◆ **What is required**
From the records below, transcribe exactly the lines that begin at the line with "3)Proposed Solution" and end at the line with "Intended for iOS - Safari", both included.

◆ **Data**
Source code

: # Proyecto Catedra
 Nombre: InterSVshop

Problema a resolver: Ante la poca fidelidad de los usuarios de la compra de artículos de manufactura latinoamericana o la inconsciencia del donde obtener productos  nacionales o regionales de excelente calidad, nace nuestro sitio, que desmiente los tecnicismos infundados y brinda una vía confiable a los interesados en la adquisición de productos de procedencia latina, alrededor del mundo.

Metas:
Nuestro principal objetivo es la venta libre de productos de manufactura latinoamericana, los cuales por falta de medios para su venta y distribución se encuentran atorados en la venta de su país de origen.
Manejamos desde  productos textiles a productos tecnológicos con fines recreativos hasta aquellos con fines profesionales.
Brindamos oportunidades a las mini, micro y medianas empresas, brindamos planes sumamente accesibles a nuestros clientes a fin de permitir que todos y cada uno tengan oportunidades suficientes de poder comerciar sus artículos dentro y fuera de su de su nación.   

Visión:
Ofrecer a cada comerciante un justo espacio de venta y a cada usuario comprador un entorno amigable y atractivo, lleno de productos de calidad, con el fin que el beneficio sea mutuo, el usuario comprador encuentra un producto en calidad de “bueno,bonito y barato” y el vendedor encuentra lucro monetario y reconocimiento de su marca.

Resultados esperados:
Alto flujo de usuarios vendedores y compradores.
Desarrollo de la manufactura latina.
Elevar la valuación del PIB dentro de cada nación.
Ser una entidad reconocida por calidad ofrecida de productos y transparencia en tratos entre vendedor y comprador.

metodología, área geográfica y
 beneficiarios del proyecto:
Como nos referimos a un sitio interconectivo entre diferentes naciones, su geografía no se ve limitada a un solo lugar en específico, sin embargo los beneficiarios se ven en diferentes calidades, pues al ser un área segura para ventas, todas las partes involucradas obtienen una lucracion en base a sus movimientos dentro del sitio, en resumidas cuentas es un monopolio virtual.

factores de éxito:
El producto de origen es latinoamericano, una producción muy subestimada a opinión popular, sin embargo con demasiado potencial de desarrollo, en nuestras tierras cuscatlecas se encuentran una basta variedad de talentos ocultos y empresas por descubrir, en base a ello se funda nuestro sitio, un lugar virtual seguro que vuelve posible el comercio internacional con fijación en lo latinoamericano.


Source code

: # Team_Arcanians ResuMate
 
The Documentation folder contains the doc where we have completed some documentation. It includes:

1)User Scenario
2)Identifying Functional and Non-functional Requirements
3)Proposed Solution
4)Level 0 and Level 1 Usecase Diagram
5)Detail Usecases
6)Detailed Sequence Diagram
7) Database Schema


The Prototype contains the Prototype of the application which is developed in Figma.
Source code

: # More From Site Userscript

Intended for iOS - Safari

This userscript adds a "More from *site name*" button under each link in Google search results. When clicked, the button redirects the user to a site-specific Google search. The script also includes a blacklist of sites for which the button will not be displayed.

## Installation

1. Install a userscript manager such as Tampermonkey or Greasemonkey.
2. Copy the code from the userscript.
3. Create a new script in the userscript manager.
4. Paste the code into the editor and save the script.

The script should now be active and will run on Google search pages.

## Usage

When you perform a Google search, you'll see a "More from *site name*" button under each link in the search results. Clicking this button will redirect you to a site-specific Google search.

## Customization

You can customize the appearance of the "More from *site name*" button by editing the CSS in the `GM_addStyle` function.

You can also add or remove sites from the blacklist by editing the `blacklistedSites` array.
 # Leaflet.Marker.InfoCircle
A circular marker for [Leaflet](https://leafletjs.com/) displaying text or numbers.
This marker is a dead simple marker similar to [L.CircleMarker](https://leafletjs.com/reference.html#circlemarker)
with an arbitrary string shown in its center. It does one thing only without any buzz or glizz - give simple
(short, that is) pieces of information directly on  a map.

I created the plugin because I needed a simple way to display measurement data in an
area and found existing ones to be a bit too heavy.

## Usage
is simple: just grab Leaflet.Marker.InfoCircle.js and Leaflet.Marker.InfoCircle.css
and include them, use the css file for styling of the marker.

◆ **Output**
3)Proposed Solution
4)Level 0 and Level 1 Usecase Diagram
5)Detail Usecases
6)Detailed Sequence Diagram
7) Database Schema


The Prototype contains the Prototype of the application which is developed in Figma.
Source code

: # More From Site Userscript

Intended for iOS - Safari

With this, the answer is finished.